Yes, if nothing else, I’m day-dreaming of heading south.
Well, south as in south of the Wakarusa River, may be a direction to keep an eye on in future months. Plans have been filed at the Lawrence-Douglas County Planning Office for a new commercial development south of the Wakarusa River.
Douglas County property owner Michael Flory has filed plans to rezone 29 acres of property at the southwest corner of U.S. Highway 59 and Leary Road (or North 1100, for those of you who don’t know the Learys) to commercial from agricultural.
For those of you still needing some help with the geography, North 1100 Road is about a mile south of the Wakarusa River. The road basically intersects with U.S. 59 at the point where the highway used to switch from four lanes down to two lanes.
Thus far, the development plans aren’t grand, but they are notable. Flory said he envisions the property developing in phases. The first phase would be a unique type of storage unit development. Flory said he has acquired plans to build storage units that look like typical suburban houses. The portion of the storage units visible from the highway and from North 1100 Road would look like the back of a home with a fenced-in yard. A second phase of the development would call for a neighborhood-oriented convenience store, Flory said. A third phase of the development would be left unplanned for future commercial development.
The plans are notable because they are one of the first signs that development speculation south of the Wakarusa River may be entering a new phase.
Lawrence city commissioners in the coming weeks again will revive discussions of starting construction of a $55 million sewage treatment plant just south of the river.
When that plant gets built, the city will have the ability to provide sewer service to large portions of ground south of the Wakarusa River. Add the fact that a new four-lane highway is running through the area — and the South Lawrence Trafficway just north of the river will be completed — and you’ve got an area that would appear ripe for development.
Flory told me he has owned this 29 acres of property for 10 years in anticipation of the sewage treatment plant being constructed. He’s grown tired of waiting. Flory is applying for the new rezoning through the Douglas County Commission rather than waiting for the property to eventually be annexed into the city limits. But if the county rezones the property to commercial use, then when the day comes that the property gets annexed into the city, it likely automatically would convert over to one of the city’s commercial zoning categories.
The rezoning request will need to win approval from both the Planning Commission and the Douglas County Commission. Assuming those approvals, Flory said he would like to get started on the storage unit development in the next year.

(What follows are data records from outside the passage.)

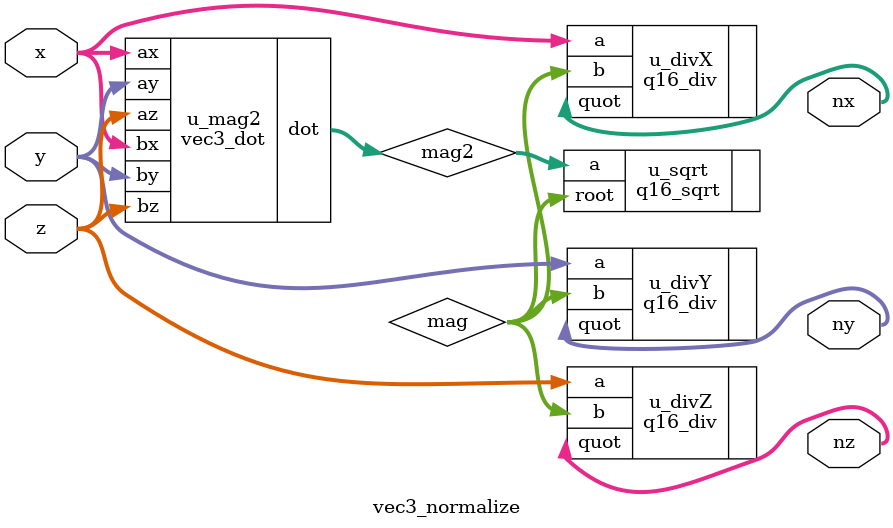
<source format=sv>

`timescale 1ns/1ps
`default_nettype none

module vec3_add (
    input  logic signed [31:0] ax, ay, az,
    input  logic signed [31:0] bx, by, bz,
    output logic signed [31:0] rx, ry, rz
);
    q16_add u_addX (.a(ax), .b(bx), .sum(rx));
    q16_add u_addY (.a(ay), .b(by), .sum(ry));
    q16_add u_addZ (.a(az), .b(bz), .sum(rz));
endmodule

// ── Vector Subtraction ────────────────────────────────────────────────────────
module vec3_sub (
    input  logic signed [31:0] ax, ay, az,
    input  logic signed [31:0] bx, by, bz,
    output logic signed [31:0] rx, ry, rz
);
    q16_sub u_subX (.a(ax), .b(bx), .diff(rx));
    q16_sub u_subY (.a(ay), .b(by), .diff(ry));
    q16_sub u_subZ (.a(az), .b(bz), .diff(rz));
endmodule

// ── Scalar Multiplication ─────────────────────────────────────────────────────
module vec3_scale (
    input  logic signed [31:0] x, y, z,
    input  logic signed [31:0] s,
    output logic signed [31:0] rx, ry, rz
);
    q16_mul u_mulX (.a(x), .b(s), .prod(rx));
    q16_mul u_mulY (.a(y), .b(s), .prod(ry));
    q16_mul u_mulZ (.a(z), .b(s), .prod(rz));
endmodule

// ── Dot Product ───────────────────────────────────────────────────────────────
module vec3_dot (
    input  logic signed [31:0] ax, ay, az,
    input  logic signed [31:0] bx, by, bz,
    output logic signed [31:0] dot
);
    q16_dot3 u_dot (.ax(ax), .ay(ay), .az(az),
                    .bx(bx), .by(by), .bz(bz),
                    .dot(dot));
endmodule

// ── Normalization ─────────────────────────────────────────────────────────────
// mag = sqrt(x² + y² + z²),  result = (x/mag, y/mag, z/mag)
module vec3_normalize (
    input  logic signed [31:0] x, y, z,
    output logic signed [31:0] nx, ny, nz
);
    logic signed [31:0] mag2, mag;
    
    vec3_dot u_mag2 (.ax(x), .ay(y), .az(z),
                     .bx(x), .by(y), .bz(z),
                     .dot(mag2));
    
    q16_sqrt u_sqrt (.a(mag2), .root(mag));
    
    q16_div u_divX (.a(x), .b(mag), .quot(nx));
    q16_div u_divY (.a(y), .b(mag), .quot(ny));
    q16_div u_divZ (.a(z), .b(mag), .quot(nz));
endmodule

`default_nettype wire

</source>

As for the bigger decision on the $55 million sewage treatment plant, I expect city commissioners to have a discussion on that in March. I believe this current city commission would like to make some decisions about the future of water and sewer rates before the new commission is sworn into office in early April.

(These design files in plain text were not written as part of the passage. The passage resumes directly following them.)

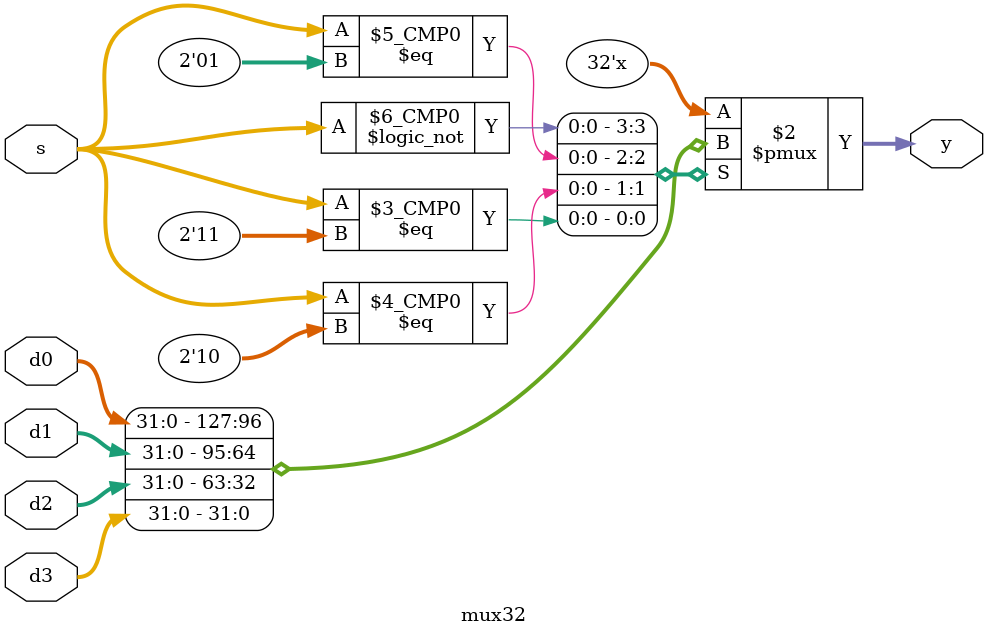
<source format=sv>
module mux128
	#(parameter width = 128)
	(input logic [width-1:0] d0, d1, d2, d3,
	 input logic [1:0] s,
	 output logic [width-1:0] y);

always_comb 
	begin
		case(s)
			2'b00 : y = d0;
			2'b01 : y = d1;
			2'b10 : y = d2;
			2'b11 : y = d3;
		endcase
	end
endmodule

module mux32
	#(parameter width = 32)
	(input logic [width-1:0] d0, d1, d2, d3,
	 input logic [1:0] s,
	 output logic [width-1:0] y);

always_comb 
	begin
		case(s)
			2'b00 : y = d0;
			2'b01 : y = d1;
			2'b10 : y = d2;
			2'b11 : y = d3;
		endcase
	end
endmodule


</source>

But the sewage issue will be worth watching closely. (Aren’t you jealous of my job? “What did you do today, Chad? I kept an eye on the sewage situation.”) Even if this current group of city commissioners decides to move forward with the $55 million plant, there still will be plenty of time for the next batch of city commissioners to change course on the project.
The rate implications of the new plant — along with other improvements — are expected to cost the average Lawrence homeowner about $500 in extra water and sewer bills over the next five years. If the city doesn’t get the new plant built in time, though, the city likely would have to place limits on new construction in the future. I expect water and sewer rates will become an issue in the current City Commission campaign. In other words, our politics and our sewer are going to mix.
Now, I bet you are really jealous of my job. Soon, when I find what I’m looking for in my closet, you’ll be jealous of my wardrobe too.